For other operating systems, follow the official documentation. After installing the Astronomer CLI, initialize a new project:

  • Create a project directory:

    mkdir astro-project && cd astro-project
    
  • Initialize the project with the following command:

    astro dev init
    
  • This will create a skeleton project directory as follows:

    ├── Dockerfile
    ├── README.md
    ├── airflow_settings.yaml
    ├── dags
    ├── include
    ├── packages.txt
    ├── plugins
    ├── requirements.txt
    └── tests
    

The astronomer project consists of four Docker containers:

  • PostgreSQL server (for configuration/runtime data)

  • Airflow scheduler

  • Web server for rendering Airflow UI

  • Triggerer (running an event loop for deferrable tasks)

The PostgreSQL server listens on port 5432. The web server listens on port 8080 and is available at http://localhost:8080/ with admin/admin.

If these ports are already in use, change them in .astro/config.yaml. For example, set the webserver to 8081 and PostgreSQL to 5435:

project:
  name: astro-project
webserver:
  port: 8081
postgres:
  port: 5435

Start the project with astro dev start. After the containers start, access the Airflow UI at http://localhost:8081:

Airflow UI landing page

The landing page of Apache Airflow UI shows the list of all DAGs, their status, the time of the next and last run, and the metadata such as the owner and schedule. From the UI, you can manually trigger the DAG with the button in the Actions section, manually pause/unpause DAGs with the toggle button near the DAG name, and filter DAGs by tag. If you click on a specific DAG it will show the graph with tasks and dependencies between each task.

2

Create a GitHub repository

To track the project with Git, execute from the astro-project directory: git init.

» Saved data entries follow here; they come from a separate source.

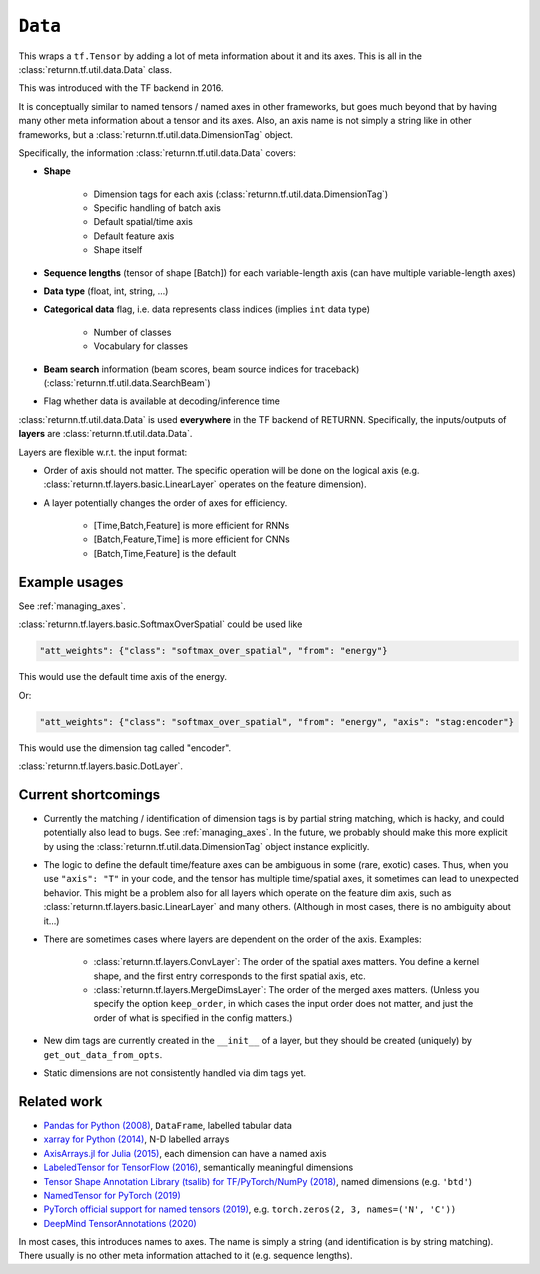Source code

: .. _data:

========
``Data``
========

This wraps a ``tf.Tensor``
by adding a lot of meta information about it
and its axes.
This is all in the :class:`returnn.tf.util.data.Data` class.

This was introduced with the TF backend in 2016.

It is conceptually similar to named tensors / named axes
in other frameworks,
but goes much beyond that by having many other meta information
about a tensor and its axes.
Also, an axis name is not simply a string like in other frameworks,
but a :class:`returnn.tf.util.data.DimensionTag` object.

Specifically, the information :class:`returnn.tf.util.data.Data` covers:

* **Shape**

    - Dimension tags for each axis (:class:`returnn.tf.util.data.DimensionTag`)
    - Specific handling of batch axis
    - Default spatial/time axis
    - Default feature axis
    - Shape itself

* **Sequence lengths**
  (tensor of shape [Batch]) for each variable-length axis
  (can have multiple variable-length axes)

* **Data type** (float, int, string, ...)

* **Categorical data** flag,
  i.e. data represents class indices
  (implies ``int`` data type)

    - Number of classes
    - Vocabulary for classes

* **Beam search** information (beam scores, beam source indices for traceback)
  (:class:`returnn.tf.util.data.SearchBeam`)

* Flag whether data is available at decoding/inference time

:class:`returnn.tf.util.data.Data` is used **everywhere** in the TF backend of RETURNN.
Specifically, the inputs/outputs of **layers** are :class:`returnn.tf.util.data.Data`.

Layers are flexible w.r.t. the input format:

* Order of axis should not matter.
  The specific operation will be done on the logical axis
  (e.g. :class:`returnn.tf.layers.basic.LinearLayer` operates on the feature dimension).

* A layer potentially changes the order of axes for efficiency.

    - [Time,Batch,Feature] is more efficient for RNNs
    - [Batch,Feature,Time] is more efficient for CNNs
    - [Batch,Time,Feature] is the default


Example usages
--------------

See :ref:`managing_axes`.

:class:`returnn.tf.layers.basic.SoftmaxOverSpatial`
could be used like

.. code-block::

    "att_weights": {"class": "softmax_over_spatial", "from": "energy"}

This would use the default time axis of the energy.

Or:

.. code-block::

    "att_weights": {"class": "softmax_over_spatial", "from": "energy", "axis": "stag:encoder"}

This would use the dimension tag called "encoder".

:class:`returnn.tf.layers.basic.DotLayer`.


Current shortcomings
--------------------

* Currently the matching / identification of dimension tags is by partial string matching,
  which is hacky, and could potentially also lead to bugs.
  See :ref:`managing_axes`.
  In the future, we probably should make this more explicit
  by using the :class:`returnn.tf.util.data.DimensionTag` object instance explicitly.

* The logic to define the default time/feature axes can be ambiguous in some (rare, exotic) cases.
  Thus, when you use ``"axis": "T"`` in your code, and the tensor has multiple time/spatial axes,
  it sometimes can lead to unexpected behavior.
  This might be a problem also for all layers which operate on the feature dim axis,
  such as :class:`returnn.tf.layers.basic.LinearLayer` and many others.
  (Although in most cases, there is no ambiguity about it...)

* There are sometimes cases where layers are dependent on the order of the axis.
  Examples:

    - :class:`returnn.tf.layers.ConvLayer`:
      The order of the spatial axes matters.
      You define a kernel shape, and the first entry corresponds to the first spatial axis, etc.

    - :class:`returnn.tf.layers.MergeDimsLayer`:
      The order of the merged axes matters.
      (Unless you specify the option ``keep_order``, in which cases the input order does not matter,
      and just the order of what is specified in the config matters.)

* New dim tags are currently created in the ``__init__`` of a layer,
  but they should be created (uniquely) by ``get_out_data_from_opts``.

* Static dimensions are not consistently handled via dim tags yet.


Related work
------------

* `Pandas for Python (2008) <https://pandas.pydata.org/>`__,
  ``DataFrame``, labelled tabular data
* `xarray for Python (2014) <http://xarray.pydata.org/en/stable/>`__,
  N-D labelled arrays
* `AxisArrays.jl for Julia (2015) <https://github.com/JuliaArrays/AxisArrays.jl>`__,
  each dimension can have a named axis
* `LabeledTensor for TensorFlow (2016) <https://github.com/tensorflow/tensorflow/tree/v1.15.4/tensorflow/contrib/labeled_tensor>`__,
  semantically meaningful dimensions
* `Tensor Shape Annotation Library (tsalib) for TF/PyTorch/NumPy (2018) <https://github.com/ofnote/tsalib>`__,
  named dimensions (e.g. ``'btd'``)
* `NamedTensor for PyTorch (2019) <https://github.com/harvardnlp/NamedTensor>`__
* `PyTorch official support for named tensors (2019) <https://pytorch.org/docs/stable/named_tensor.html>`__,
  e.g. ``torch.zeros(2, 3, names=('N', 'C'))``
* `DeepMind TensorAnnotations (2020) <https://github.com/deepmind/tensor_annotations>`__

In most cases,
this introduces names to axes.
The name is simply a string
(and identification is by string matching).
There usually is no other meta information attached to it (e.g. sequence lengths).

Go to https://github.com and create a new repository. Add files that store sensitive information (for example, credentials and environment variables) to .gitignore, such as:

.env
airflow_settings.yaml
**/secrets.*

Then publish astro-project to GitHub:

git remote add origin https://github.com/username/new_repo
git push -u origin main

The initialized astro-project now has a home on GitHub.

3

Add database credentials

To configure the CrateDB connection, set an environment variable. On Astronomer, set it via the UI, Dockerfile, or the .env file (generated during initialization).

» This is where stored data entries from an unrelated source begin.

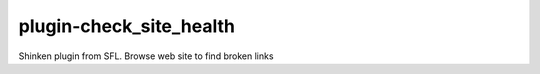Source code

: plugin-check_site_health
================
Shinken plugin from SFL. Browse web site to find broken links
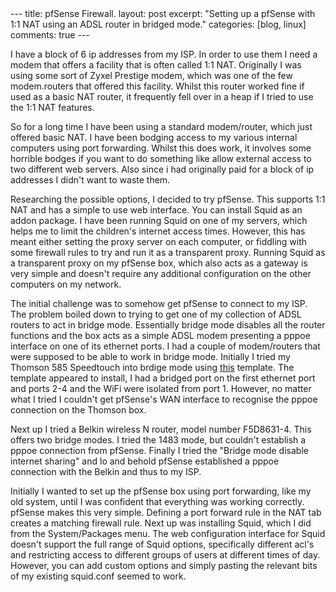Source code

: #+STARTUP: showall indent
#+STARTUP: hidestars
#+BEGIN_HTML
---
title: pfSense Firewall.
layout: post
excerpt: "Setting up a pfSense with 1:1 NAT using an ADSL router in
bridged mode."
categories: [blog, linux]
comments: true
---
#+END_HTML

I have a block of 6 ip addresses from my ISP. In order to use them I
need a modem that offers a facility that is often called 1:1
NAT. Originally I was using some sort of Zyxel Prestige modem, which
was one of the few modem.routers that offered this facility. Whilst
this router worked fine if used as a basic NAT router, it frequently
fell over in a heap if I tried to use the 1:1 NAT features.

So for a long time I have been using a standard modem/router, which
just offered basic NAT. I have been bodging access to my various
internal computers using port forwarding. Whilst this does work, it
involves some horrible bodges if you want to do something like allow
external access to two different web servers. Also since i had
originally paid for a block of ip addresses I didn't want to waste
them.

Researching the possible options, I decided to try pfSense. This
supports 1:1 NAT and has a simple to use web interface. You can
install Squid as an addon package. I have been running Squid on one of
my servers, which helps me to limit the children's internet access
times. However, this has meant either setting the proxy server on each
computer, or fiddling with some firewall rules to try and run it as a
transparent proxy. Running Squid as a transparent proxy on my pfSense
box, which also acts as a gateway is very simple and doesn't require
any additional configuration on the other computers on my network.

The initial challenge was to somehow get pfSense to connect to my
ISP. The problem boiled down to trying to get one of my collection of
ADSL routers to act in bridge mode. Essentially bridge mode disables
all the router functions and the box acts as a simple ADSL  modem
presenting a pppoe interface on one of its ethernet ports. I had a
couple of modem/routers that were supposed to be able to work in
bridge mode. Initially I tried my Thomson 585 Speedtouch into brdige
mode using [[http://beusergroup.co.uk/technotes/index.php/Petes_Bridge_Template][this]] template. The template appeared to install, I had a
bridged port on the first ethernet port and ports 2-4 and the WiFi
were isolated from port 1. However, no matter what I tried I couldn't
get pfSense's WAN interface to recognise the pppoe connection on the
Thomson box.

Next up I tried a Belkin wireless N router, model number
F5D8631-4. This offers two bridge modes. I tried the 1483 mode, but
couldn't establish a pppoe connection from pfSense. Finally I tried
the "Bridge mode disable internet sharing" and lo and behold pfSense
established a pppoe connection with the Belkin and thus to my ISP.

Initially I wanted to set up the pfSense box using port forwarding,
like my old system, until I was confident that everything was working
correctly. pfSense makes this very simple. Defining a port forward
rule in the NAT tab creates a matching firewall rule. Next up was
installing Squid, which I did from the System/Packages menu. The web
configuration interface for Squid doesn't support the full range of
Squid options, specifically different acl's and restricting access to
different groups of users at different times of day. However, you can
add custom options and simply pasting the relevant bits of my existing
squid.conf seemed to work.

In this guide, you will set up the necessary environment variables via a .env file. To learn about alternative ways, please check the Astronomer Environment variables documentation. The first variable to define is one for the CrateDB connection, as follows:

AIRFLOW_CONN_CRATEDB_CONNECTION=postgresql://<user>:<password>@<host>/?sslmode=disable

For TLS, set sslmode=require. To confirm that the variable is applied, start the project and open a bash session in the scheduler container: docker exec -it <scheduler_container_name> /bin/bash.

Run env to list the applied environment variables.

This will output some variables set by Astronomer by default including the variable for the CrateDB connection.